2007
Cairn
Karl-Leo Schwering, « Techniques chirurgicales et techniques magiques », Cliniques méditerranéennes, ID : 10670/1.j7b5ex
Les représentants du corps médical ont recours aux techniques chirurgicales pour résoudre le problème de la mort – en particulier en transplantation d’organes –, alors que les patients éprouvent malgré eux les effets de la pensée magique. Deux systèmes de pensée sont ainsi amenés à se côtoyer, voire à s’opposer : le système de pensée scientifique pour les uns, le système de pensée animiste pour les autres. Une dissymétrie fondamentale est cependant à remarquer si l’on se réfère à l’analyse proposée par Freud dans Totem et tabou : en effet, dans le deuxième cas nous n’assistons pas au développement d’un système complet, ce dont témoigne l’absence de techniques magiques chez les patients.

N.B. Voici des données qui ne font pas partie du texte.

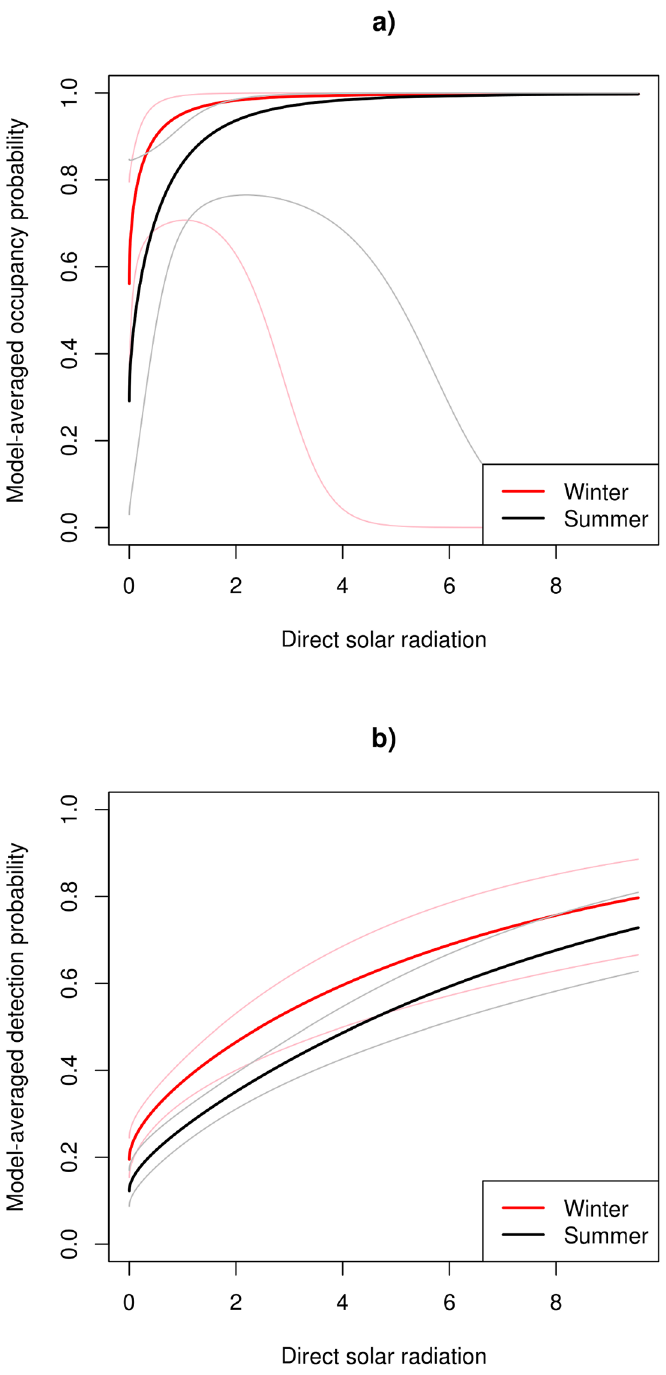
Fig 4. Seasonal model-averaged occupancy (a) and detection (b) probabilities for rusa deer versus direct solar radiation. Direct solar radiation (total mols m -2 day -1 ) refers to that transmitted through the canopy. Lighter lines indicate 95% confidence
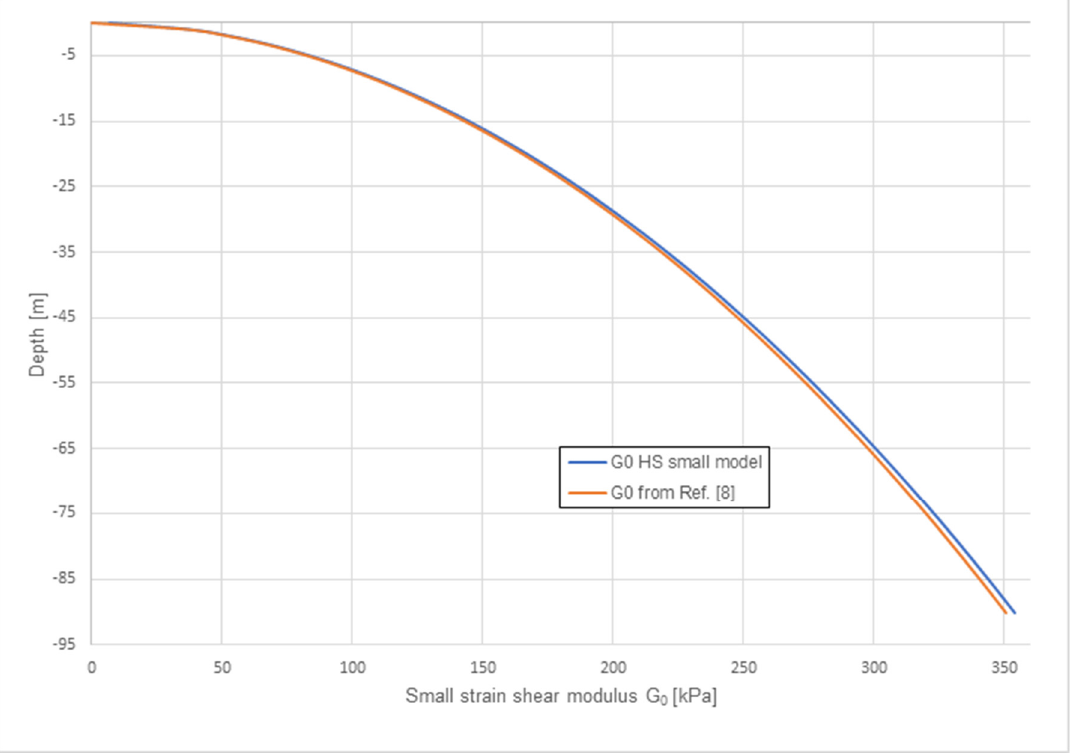
Figure 2. G 0 -profile from the HSsmall model, in comparison with [9].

Mais cette absence s’explique précisément du fait de l’omniprésence des premières, dont l’efficacité et le haut degré de rationalité conduit à méconnaître leur niveau motivationnel inconscient : celui d’un refus de la mort, qui s’apparente en même temps au fait de la donner. Or c’est précisément l’intuition de cette face cachée de la rationalité médicale – qui en fait une nécessaire « pratique des seuils de la transgression » – dont témoigne la pensée magique des patients. Cette pensée est même à considérer comme le « retour du refoulé » médical, puisque s’y actualisent, sur le mode conscient empreint de culpabilité, divers fantasmes, dont celui d’un désir de mort à l’endroit du donneur.